Rappelez-vous, il y a un an «l’entre-deux-papes » laissait les médias, et aussi à vrai dire tout le monde, abasourdis par la renonciation inédite de Benoît XVI.

Des « prophètes » se sont tout d’un coup levés en foule … Je voudrais revenir sur certaines de ces prophéties rédigées d’ailleurs sur le mode d’une aspiration véhémente au changement.

Je prends le risque de me répéter mais tant pis[1] avec le recul d’un an les propos restent toujours emblématiques de « la névrose obsessionnelle anti papale » qui sévit dans certains médias. Ainsi pouvait-on lire sous la griffe de Solange Bied-Charreton[2] les souhaits suivants, le pape qu’elle appelait de ses vœux (je doute quand même de la sincérité de ses « vœux » d’un nouveau pape !) : « Que le nouveau pape soit différent des autres.
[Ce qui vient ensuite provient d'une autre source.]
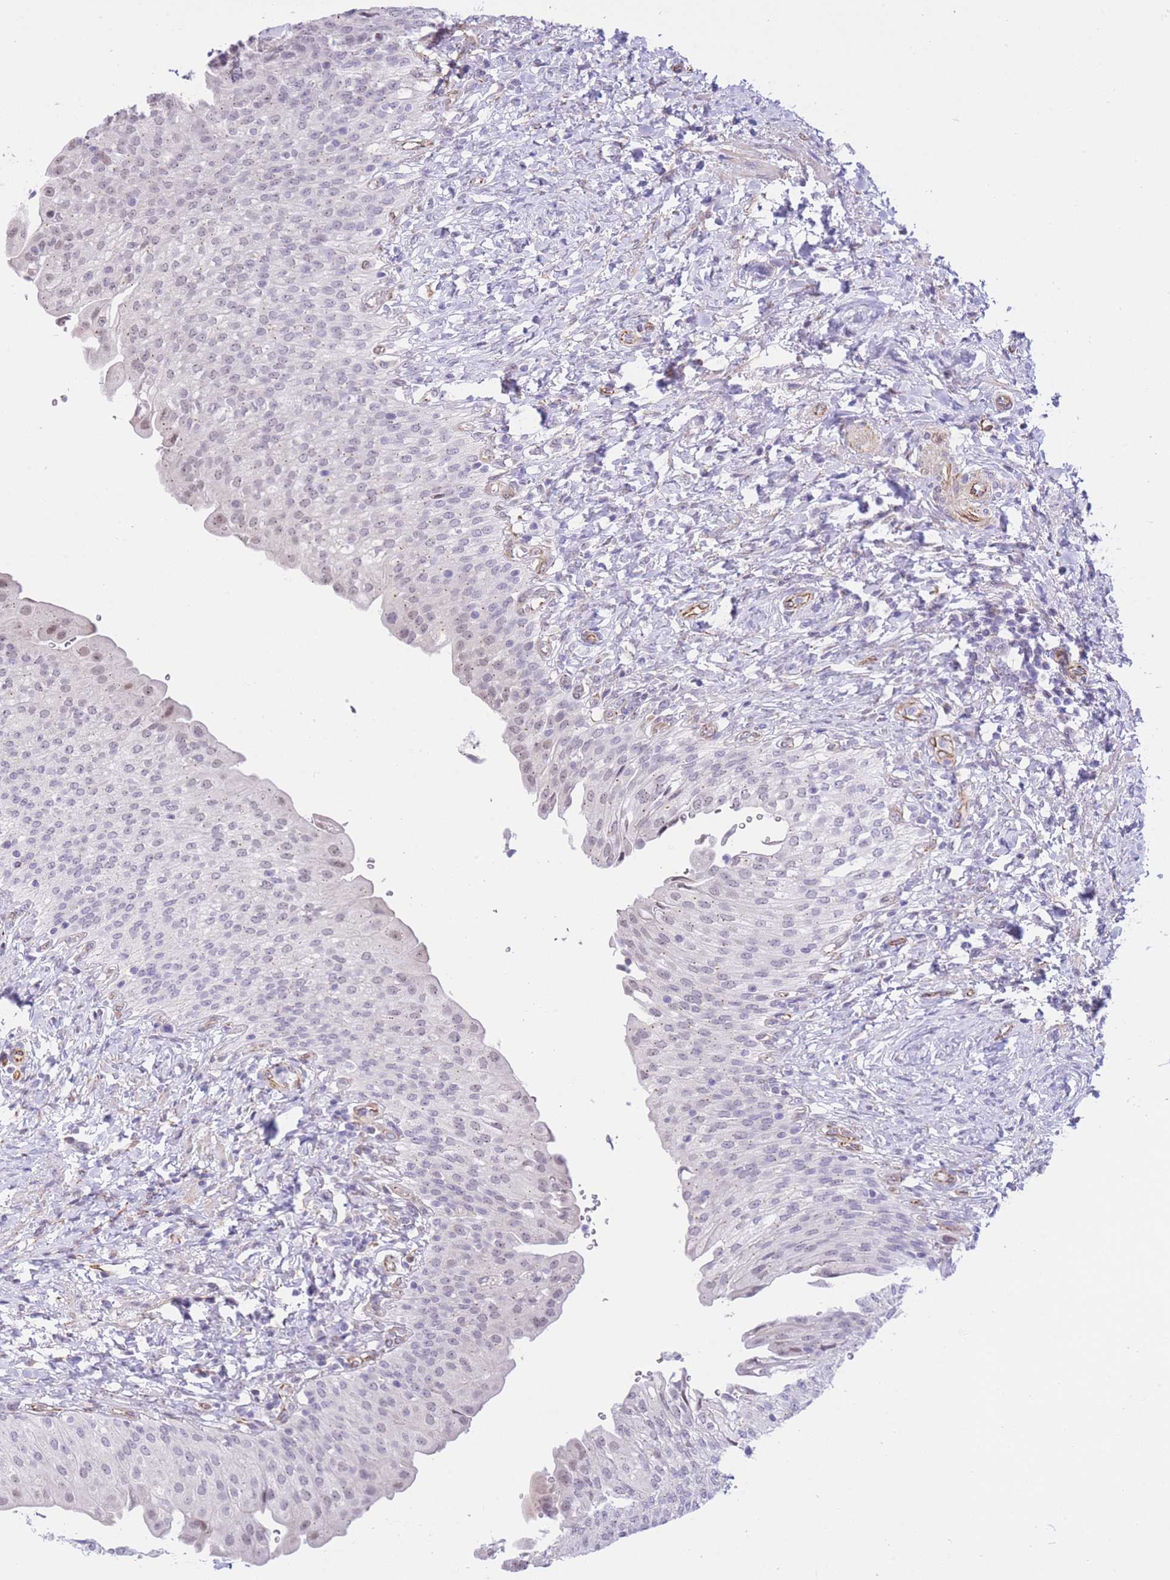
{"staining": {"intensity": "negative", "quantity": "none", "location": "none"}, "tissue": "urinary bladder", "cell_type": "Urothelial cells", "image_type": "normal", "snomed": [{"axis": "morphology", "description": "Normal tissue, NOS"}, {"axis": "morphology", "description": "Inflammation, NOS"}, {"axis": "topography", "description": "Urinary bladder"}], "caption": "DAB (3,3'-diaminobenzidine) immunohistochemical staining of normal human urinary bladder shows no significant staining in urothelial cells. Nuclei are stained in blue.", "gene": "PSG11", "patient": {"sex": "male", "age": 64}}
Nous voudrions d’un pape qui soit à notre image. Nous voudrions d’un pape à la portée de tous. Un pape si possible moins ancré dans le passé. Un pape assez ouvert pour discuter avec nous, par messagerie instantanée. Un pape pour régler tous nos problèmes de couple. Un pape trendy, qui laisserait un peu la théologie de côté. Un pape qui transforme les églises en espaces de prière et les confessionnaux en espaces détente. Un pape qui se la coule douce. Un pape de tolérance, un pape de résistance. Un pape que tu peux appeler quand  t’as pas le moral. Un pape jeune et fort. Un pape grand et beau. Une image positive, c’est mieux pour faire passer le message. Un pape pas toujours habillé pareil. Un pape qui se prend pas la tête. Ou, mieux, un pape vintage, un pape dans son jus. Un pape customisé, en vitrine. Un pape souriant sur une affiche dans ma cuisine, Un pape qui réinvente, un pape qui redécouvre, un pape qui revisite un peu le modèle papal. Un pape en papier peint, ambiance vide-grenier, qu’on achète d’occasion. Le pape est le meilleur ami de l’homme. »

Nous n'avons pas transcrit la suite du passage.